A group looking to raise the minimum wage for employees across Alaska submitted more than 43,000 signatures to the state Division of Elections to get their initiative on the ballot and in front of voters.
Initiative co-sponsor Ed Flanagan said the goal of the initiative is a simple one.
“I hope to see people have a fair deal, or a fairer deal anyway,” Flanagan said. “Work ought to pay, it ought to be worth somebody’s while to go out and get a job and have some chance, some hope of being able to provide for their family.”
Flanagan says the initiative would help about 30,000 Alaskans if it makes it onto the ballot and voters pass it.
“The current minimum wage is totally inadequate … there’s 30,000 that’s going to be impacted, that’s why that’s being done, this is who it’s for,” Flanagan said.
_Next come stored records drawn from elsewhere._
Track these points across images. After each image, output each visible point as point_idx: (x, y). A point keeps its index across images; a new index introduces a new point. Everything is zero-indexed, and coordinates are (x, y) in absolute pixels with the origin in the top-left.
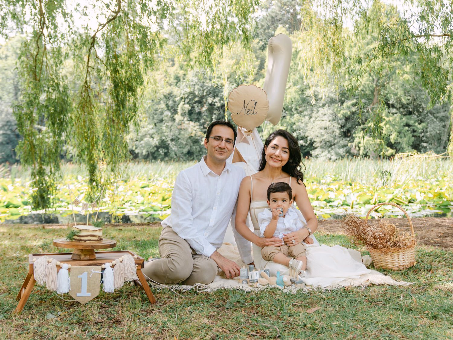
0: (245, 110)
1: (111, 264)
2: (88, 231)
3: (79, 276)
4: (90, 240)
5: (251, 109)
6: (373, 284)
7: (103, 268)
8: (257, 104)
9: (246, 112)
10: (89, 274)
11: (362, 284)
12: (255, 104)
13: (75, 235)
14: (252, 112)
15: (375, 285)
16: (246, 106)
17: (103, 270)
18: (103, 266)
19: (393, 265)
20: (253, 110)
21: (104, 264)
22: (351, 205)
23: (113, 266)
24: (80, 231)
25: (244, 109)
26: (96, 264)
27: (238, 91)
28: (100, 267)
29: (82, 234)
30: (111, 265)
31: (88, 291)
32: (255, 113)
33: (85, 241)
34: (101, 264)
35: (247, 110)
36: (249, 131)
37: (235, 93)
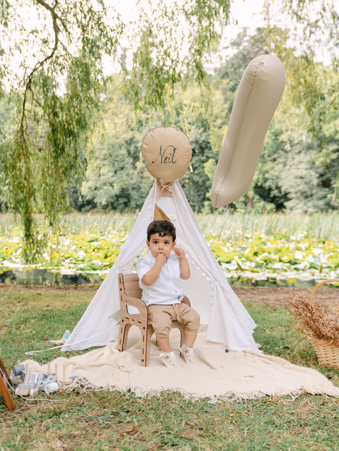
0: (162, 157)
5: (168, 156)
6: (307, 393)
8: (176, 151)
9: (163, 160)
11: (291, 393)
12: (174, 150)
14: (170, 160)
15: (310, 394)
16: (162, 153)
20: (171, 158)
22: (319, 268)
25: (160, 156)
27: (153, 135)
32: (174, 161)
35: (164, 158)
36: (167, 184)
37: (150, 137)
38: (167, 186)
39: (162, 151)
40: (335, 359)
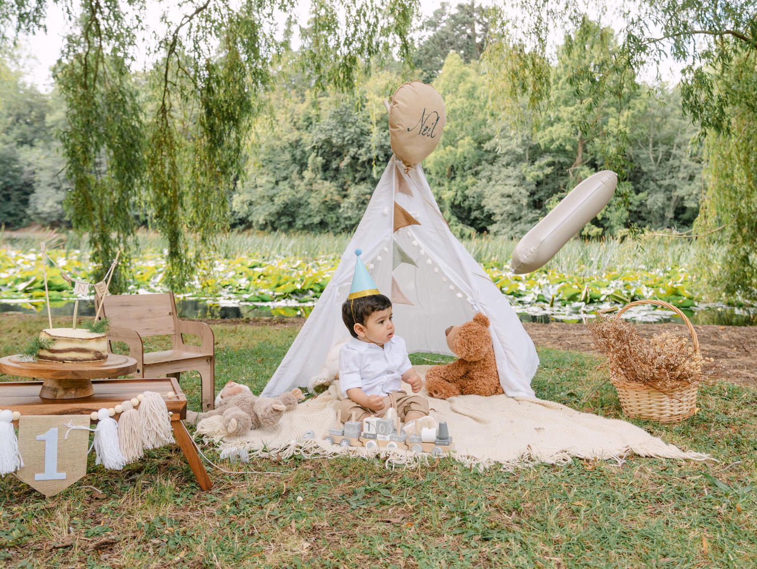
1: (112, 411)
2: (71, 340)
3: (39, 437)
4: (75, 360)
6: (635, 455)
7: (95, 418)
10: (61, 432)
11: (614, 456)
13: (42, 348)
15: (639, 455)
17: (94, 422)
18: (94, 415)
19: (661, 414)
21: (97, 411)
22: (550, 302)
23: (117, 416)
24: (54, 340)
26: (80, 412)
28: (87, 418)
29: (59, 346)
30: (113, 414)
31: (60, 468)
33: (63, 361)
34: (90, 411)
40: (651, 408)
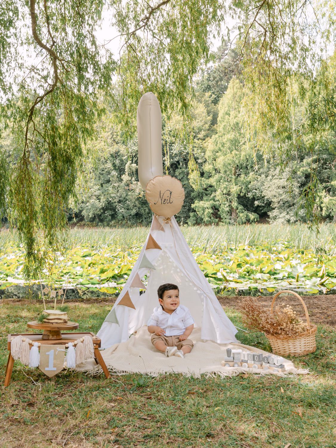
0: (161, 200)
5: (166, 199)
8: (172, 193)
9: (163, 202)
12: (171, 194)
14: (168, 201)
16: (161, 197)
20: (169, 200)
22: (296, 278)
25: (160, 199)
27: (154, 183)
32: (171, 202)
35: (163, 200)
36: (167, 219)
37: (151, 184)
38: (167, 221)
39: (162, 195)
The current minimum wage is $7.75 an hour in Alaska. The proposal would raise that to $8.75 on Jan. 1, 2015, and to $9.75 a year later. The wage would be adjusted annually for inflation annually after that. If the resulting minimum wage is less than a dollar over the federal minimum wage, it would then be set at $1 an hour over the federal minimum wage.
Denny DeWitt, the State Director for the National Federation of Independent Business, a group that supports small businesses, says he’s concerned about what would happen to job opportunities if business owners had to pay a higher minimum wage.
“The concern we have with mandated increases in the minimum wage is that forces additional expenditures and so you'd have to look at how it is you're going to live within your revenues,” DeWitt said.
DeWitt says the initiative would drastically reduce the number of jobs available for two groups of prospective employees.
“What we used to see is a lot of small businesses hiring high school folks and some college kids right out of college without a lot of experience, “ DeWitt said. “If it gets more expensive to hire those people you can less afford to hire, so you’re closing the entry points in the employment market.”
The Alaska Division of Elections counted 43,530 total in signatures out of the necessary 30,169 valid signatures to get the initiative on the ballot.